# what to use?



## shooter tom (Nov 27, 2008)

hi 
im looking to buy my first rifle after using an air rifle and was wondering what can kill rabbits at a greater distance with the shot flying as flat a possible a 22 or a 177?

any help please


----------



## Kelly Hannan (Jan 9, 2007)

I have a Savage 17HMR, 3-9x40 scope, bi-pod, sling, I have both stocks(black synthetic, and Boyd's Wood), 2 clips. This would be good for bunnies out to about 100 yards. I could e-mail pictures if interested


----------



## carp_killer (Nov 24, 2006)

.22 mag would be a great rabbit gun


----------



## cut'em (Oct 23, 2004)

The question has to be answered with a 177 your asking which wil fly flater and faster. Since you will be shooting mostly at sitting rabbits you can be a bit more accurate with the 177 dialed in for head shots make sure you go with the pointed pellets.


----------



## Bernie P. (Sep 25, 2008)

All I ever needed was the good old .22 Long Rifle.Anything more bumps the cost of ammo and most guns up quite a bit.If you feel you need to shoot long distance I'd suggest just getting something like a .243 Win.Bucks wind better than most anything else plus if you decide to go after deer you're all set.I would stick with head shots to avoid meat loss on small game.


----------



## Lemmy (Jan 24, 2008)

Since this is your first rifle get the 22, ammo is cheap, so you can afford to shoot it more. You ask whats the effective range: the effective range is only effective if you can hit your intended target. So practice up.


----------



## Ruthless (Nov 6, 2008)

My first rifle, non pellet gun, was a Ruger 10-22 with a 4x Tasco scope.

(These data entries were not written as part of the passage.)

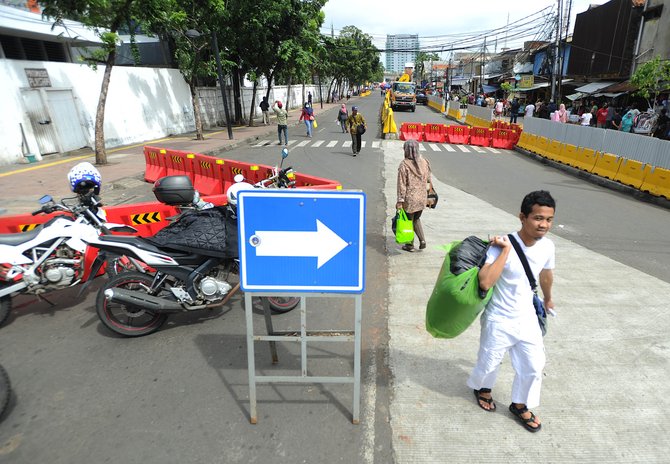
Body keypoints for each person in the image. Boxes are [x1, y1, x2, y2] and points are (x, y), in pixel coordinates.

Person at [467, 190, 556, 433]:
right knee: (489, 362)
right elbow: (485, 281)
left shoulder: (547, 246)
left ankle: (519, 404)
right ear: (522, 217)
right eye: (538, 218)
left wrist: (548, 299)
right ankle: (482, 389)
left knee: (534, 365)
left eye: (548, 219)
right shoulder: (500, 245)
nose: (544, 225)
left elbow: (546, 274)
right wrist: (505, 251)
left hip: (527, 318)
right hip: (499, 317)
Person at [395, 139, 433, 252]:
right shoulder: (425, 162)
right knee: (416, 218)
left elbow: (402, 184)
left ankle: (410, 245)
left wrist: (400, 201)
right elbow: (429, 180)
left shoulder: (404, 164)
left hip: (410, 199)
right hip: (422, 197)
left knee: (408, 221)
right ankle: (422, 240)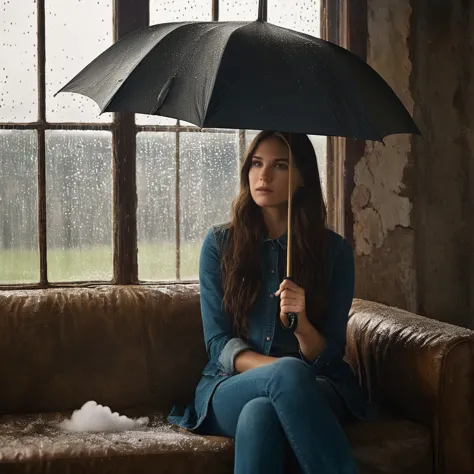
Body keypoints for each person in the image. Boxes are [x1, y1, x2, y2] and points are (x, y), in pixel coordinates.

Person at [168, 131, 372, 474]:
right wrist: (279, 369)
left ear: (303, 176)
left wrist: (302, 325)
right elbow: (218, 343)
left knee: (260, 414)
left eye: (280, 165)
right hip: (231, 384)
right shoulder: (220, 244)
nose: (263, 176)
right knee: (285, 375)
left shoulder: (334, 253)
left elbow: (330, 354)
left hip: (317, 387)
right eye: (256, 164)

The ammo is cheap, the gun is affordable, and there is so much after market stuff out there for them it would blow your mind. They are a great squirrel, rabbit, tin can gun out to 100 yards+. I still have this rifle after almost 30 years and I still love too shoot it.


----------



## driggy (Apr 26, 2005)

I may be missing the mark here, but I believe the question is about air rifles. How does a .22 cal compare to a .177 cal? Just my take on the question.


----------



## Mikedgates (Nov 22, 2008)

.22 long rifle ammo is still cheap compared to others


----------